I was at the lowest ebb, ever. My parents died. My family fractured along fault lines based on ancient grudges and current gripes. I had just arrived back in Manhattan and could barely drag myself along the street. I would never again (I was sure of it) have confidence, energy, hope, or even the ability to get out of bed in the morning.
On a mysterious and dusty bit of Broadway sidewalk, on one of those ubiquitous tables of books that sprout even in snowstorms, my eye was caught by a bright red cover. The title was Self Hypnosis, the Complete Manual for Health and Self-Change, and the authors are Brian M. Alman and Peter Lambrou, both PhDs.
“I’ll give it to you for five,” the bookseller said.
“Do you really need that?” my husband asked, the obligatory husband question.

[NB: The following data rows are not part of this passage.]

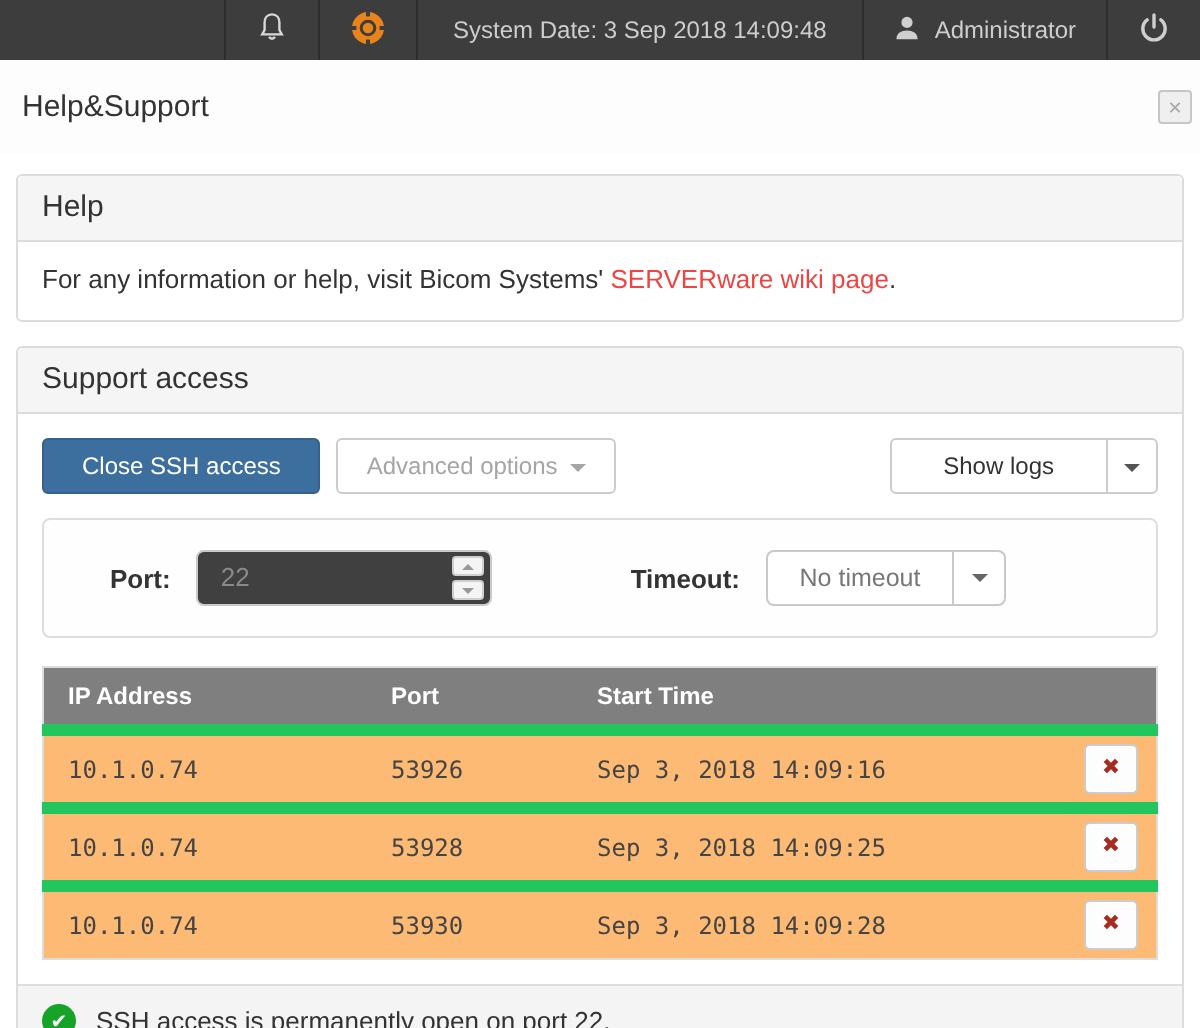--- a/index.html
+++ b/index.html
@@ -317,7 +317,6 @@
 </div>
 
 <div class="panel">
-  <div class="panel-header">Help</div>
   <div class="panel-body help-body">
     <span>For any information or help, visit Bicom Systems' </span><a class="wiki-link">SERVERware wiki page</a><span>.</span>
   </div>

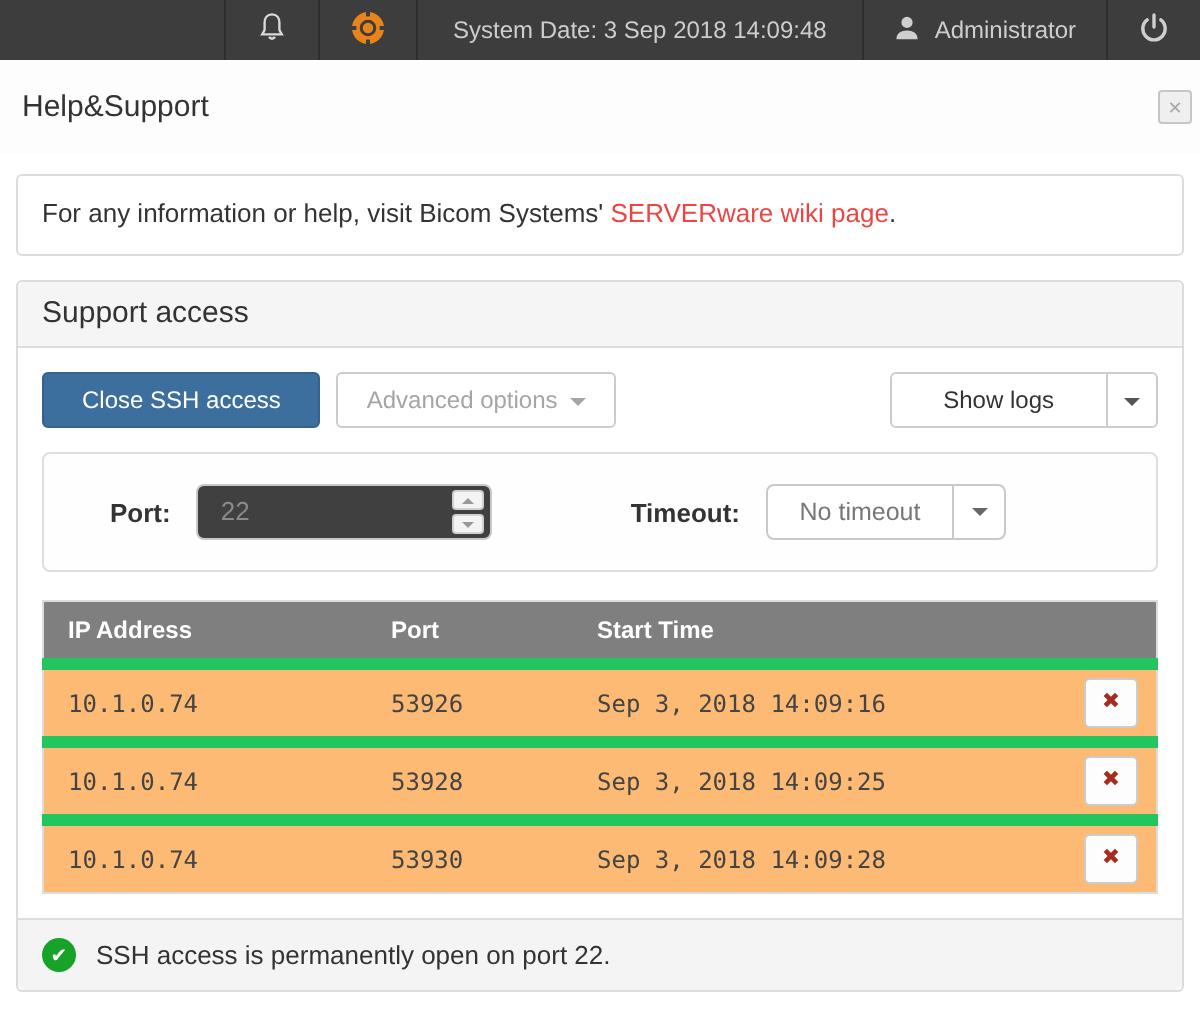--- a/index.html
+++ b/index.html
@@ -422,7 +422,6 @@
 
   <div class="panel-footer">
     <span class="check-icon">✔</span>
-    <span>SSH access is permanently open on port 22.</span>
   </div>
 </div>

“Yes,” I said, and the man placed the book into my hands.
In the year since, I’ve read and re-read the book daily, trying out every exercise, and then starting over. I learned to shut out the sirens and cabs of Broadway, the cell phone conversations of neighbors, and even, just slightly, to relax on a dentist’s chair. Eventually, as the authors suggest, I wrote goals and dreams.
The authors never tell you what to do. They claim the subconscious or inner self doesn’t like being bossed around.

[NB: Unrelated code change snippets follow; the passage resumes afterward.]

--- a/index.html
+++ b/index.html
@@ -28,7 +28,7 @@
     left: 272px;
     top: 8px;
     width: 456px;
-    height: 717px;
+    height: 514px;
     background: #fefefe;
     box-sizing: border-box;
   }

Once, in the Victorian seaport of Port Townsend, Washington, I heard about a workshop. I figured the people who attended would be alternative types, with frizzy partly-gray hair, if women, and hair tied in a pony-tail, if men. Instead, the men were wearing neat khakis and sport shirts. The women wore what conservative women in Port Townsend wear, and their hair was not particularly frizzy. Maybe they smoothed it with what I've learned in Manhattan to call product.
As in: "Your hair is frizzy, Kirie. You need to buy some product."
The most conservative-looking couple of them all led us in the rudiments of something called qigong. They talked about healing energy, pronounced “chi.” None of it involved much talking, and we did not socialize after the group. The couple had studied with Luke Chan, and his book, 101 Miracles of Natural Healing, was available for sale. For several months, on into summer, half a dozen of us continued to meet.